Method 1: Using partition_pdf
To extract the tables from PDF files using the partition_pdf, set the infer_table_structure parameter to True and strategy parameter to hi_res.
Usage
from unstructured.partition.pdf import partition_pdf
fname = "example-docs/layout-parser-paper.pdf"
elements = partition_pdf(filename=fname,
infer_table_structure=True,
strategy='hi_res',
)
tables = [el for el in elements if el.category == "Table"]
print(tables[0].text)
print(tables[0].metadata.text_as_html)
Method 2: Using Auto Partition or Unstructured API
By default, table extraction from pdf, jpg, png, xls, and xlsx file types is disabled. To enable table extraction from PDFs and other file types using Auto Partition or Unstructured API parameters , you can set the skip_infer_table_types parameter to '[]' and strategy parameter to hi_res.
Usage: Auto Partition
from unstructured.partition.auto import partition
filename = "example-docs/layout-parser-paper.pdf"
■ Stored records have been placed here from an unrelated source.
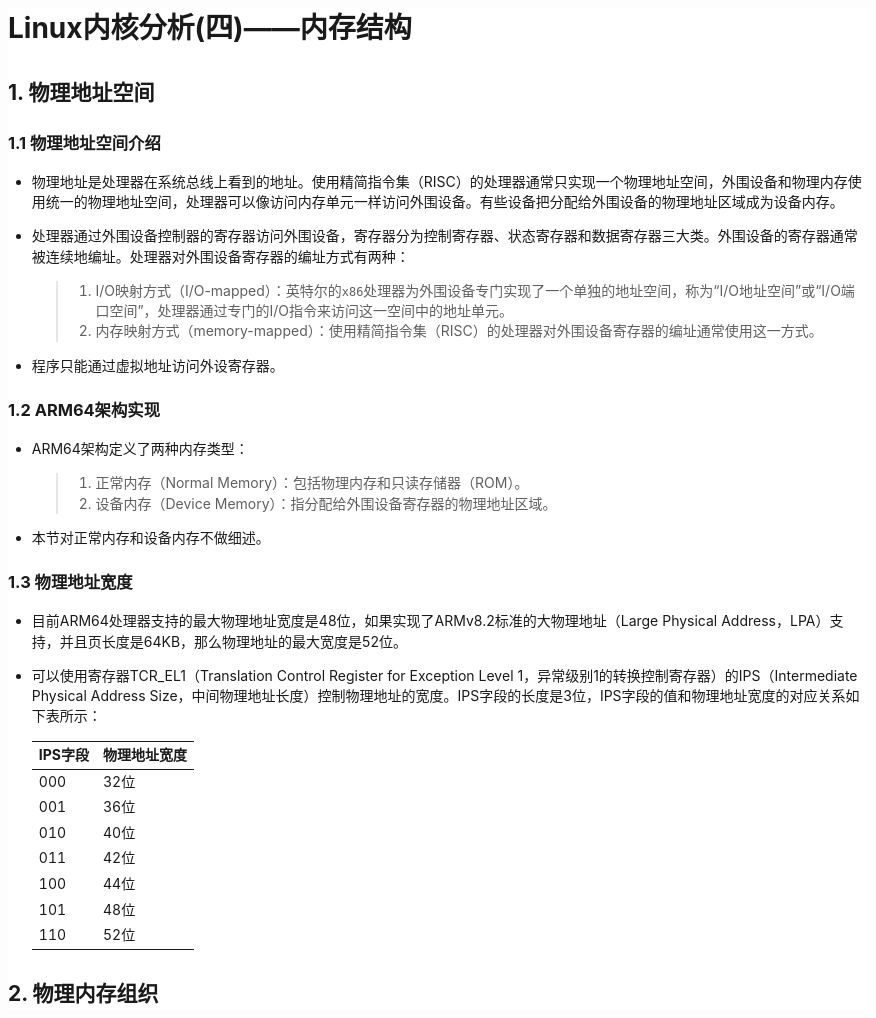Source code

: # Linux内核分析(四)——内存结构

## 1. 物理地址空间

### 1.1 物理地址空间介绍

- 物理地址是处理器在系统总线上看到的地址。使用精简指令集（RISC）的处理器通常只实现一个物理地址空间，外围设备和物理内存使用统一的物理地址空间，处理器可以像访问内存单元一样访问外围设备。有些设备把分配给外围设备的物理地址区域成为设备内存。

- 处理器通过外围设备控制器的寄存器访问外围设备，寄存器分为控制寄存器、状态寄存器和数据寄存器三大类。外围设备的寄存器通常被连续地编址。处理器对外围设备寄存器的编址方式有两种：

  > 1. I/O映射方式（I/O-mapped）：英特尔的`x86`处理器为外围设备专门实现了一个单独的地址空间，称为“I/O地址空间”或“I/O端口空间”，处理器通过专门的I/O指令来访问这一空间中的地址单元。
  > 2. 内存映射方式（memory-mapped）：使用精简指令集（RISC）的处理器对外围设备寄存器的编址通常使用这一方式。

- 程序只能通过虚拟地址访问外设寄存器。

  

### 1.2 ARM64架构实现

- ARM64架构定义了两种内存类型：

  > 1. 正常内存（Normal Memory）：包括物理内存和只读存储器（ROM）。
  > 2. 设备内存（Device Memory）：指分配给外围设备寄存器的物理地址区域。

- 本节对正常内存和设备内存不做细述。


### 1.3 物理地址宽度

- 目前ARM64处理器支持的最大物理地址宽度是48位，如果实现了ARMv8.2标准的大物理地址（Large Physical Address，LPA）支持，并且页长度是64KB，那么物理地址的最大宽度是52位。

- 可以使用寄存器TCR_EL1（Translation Control Register for Exception Level 1，异常级别1的转换控制寄存器）的IPS（Intermediate Physical Address Size，中间物理地址长度）控制物理地址的宽度。IPS字段的长度是3位，IPS字段的值和物理地址宽度的对应关系如下表所示：

  | IPS字段 | 物理地址宽度 |
  | ------- | ------------ |
  | 000     | 32位         |
  | 001     | 36位         |
  | 010     | 40位         |
  | 011     | 42位         |
  | 100     | 44位         |
  | 101     | 48位         |
  | 110     | 52位         |



## 2. 物理内存组织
elements = partition(filename=filename,
strategy='hi_res',
skip_infer_table_types='[]', # don't forget to include apostrophe around the square bracket
)
tables = [el for el in elements if el.category == "Table"]
print(tables[0].text)
print(tables[0].metadata.text_as_html)
Usage: API Parameters
curl -X 'POST' \
'https://api.unstructured.io/general/v0/general' \
-H 'accept: application/json' \
-H 'Content-Type: multipart/form-data' \
-F 'files=@sample-docs/layout-parser-paper-with-table.jpg' \
-F 'strategy=hi_res' \
-F 'skip_infer_table_types=[]' \
| jq -C . | less -R
Warning
You may get a warning when the pdf_infer_table_structure parameter is set to True AND pdf is included in the list of skip_infer_table_types parameter. However, this function will still extract the tables from PDF despite the conflict.